= Henry George Boldero =

British Army officer and politician (1794–1873)

Henry George Boldero (1794–1873) was a British Army officer and a Tory Member of Parliament for Chippenham.

The second son of the Rev. John Boldero (died 1796), rector of Ampton, Suffolk, by his marriage to Mary Ann Sibbs of Blakeney, Norfolk, Boldero was educated at the Royal Military College, Sandhurst. He was commissioned into the Royal Engineers as a cornet in 1814, was promoted lieutenant in 1815, and captain in 1827. In 1830, he joined the 10th (North Lincolnshire) Regiment of Foot as a captain.

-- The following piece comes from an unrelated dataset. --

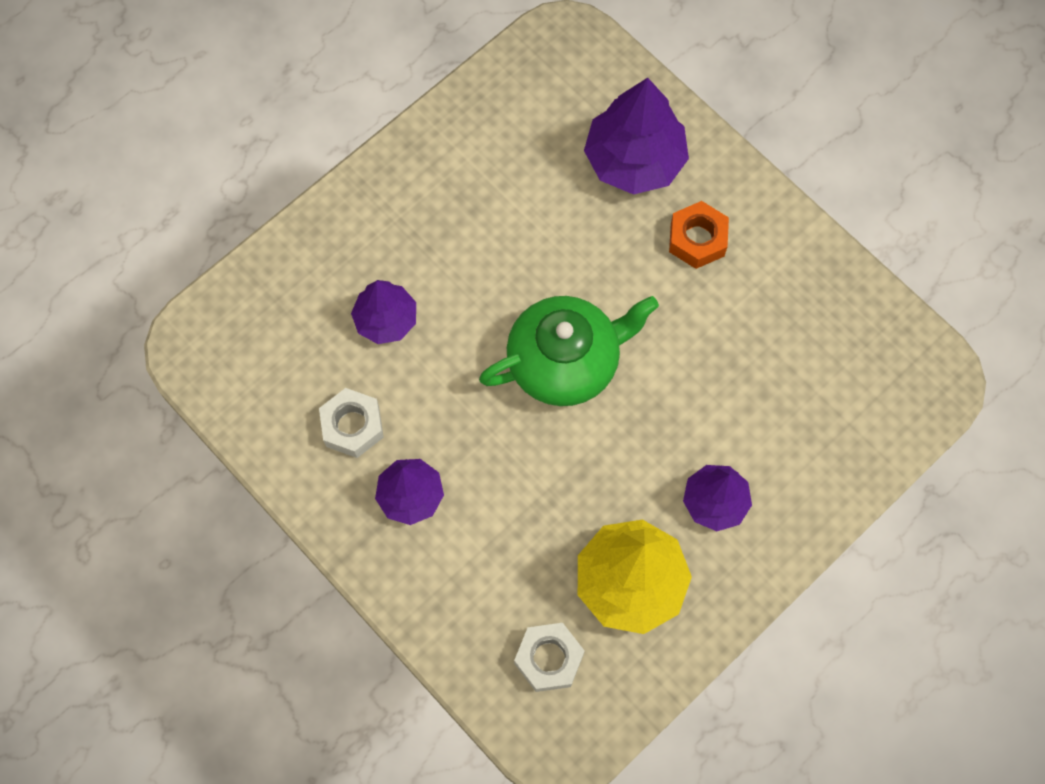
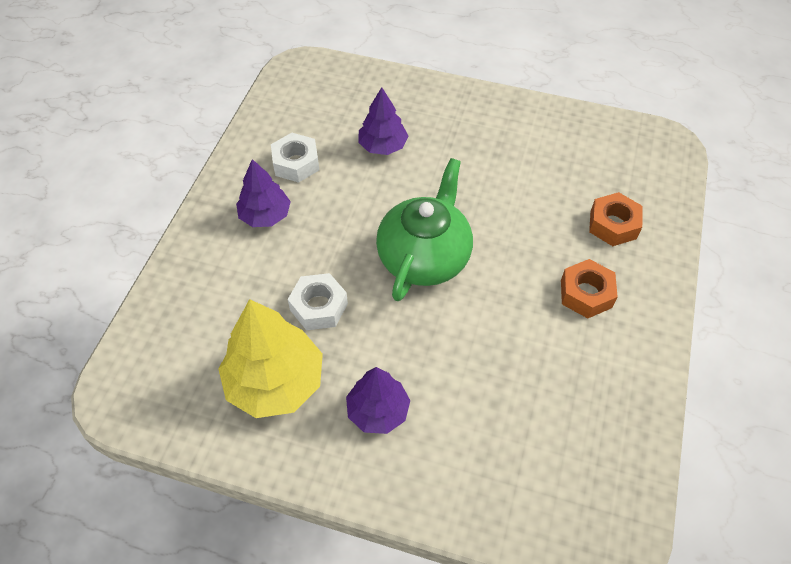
camera: 60 degrees right, 15 degrees down
(549, 659) = (184, 356): white nut -> white nut (319, 307)
(565, 362) = (424, 257): green teapot -> green teapot turned 105 degrees counterclockwise
(634, 160) = (613, 225): purple tree -> orange nut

Boldero was first elected as one of the two Members of Parliament for Chippenham in 1831. He lost the election of 1832 to William Fox Talbot, but was elected again in 1835, holding the seat until he stood down in 1859. From 1841 to 1845, he was Clerk to the Ordnance. On 15 July 1842, he fought a duel with Craven Berkeley. He retired from the army with the rank of lieutenant colonel in 1851. He lived at Hurst Grove at Hurst in Berkshire.

Henry married Mary Elizabeth Neeld at All Saints, Southampton on 30 April 1828. Boldero was the father of Lieutenant General George Neeld Boldero (1829-1898), and Henry Kearney Boldero.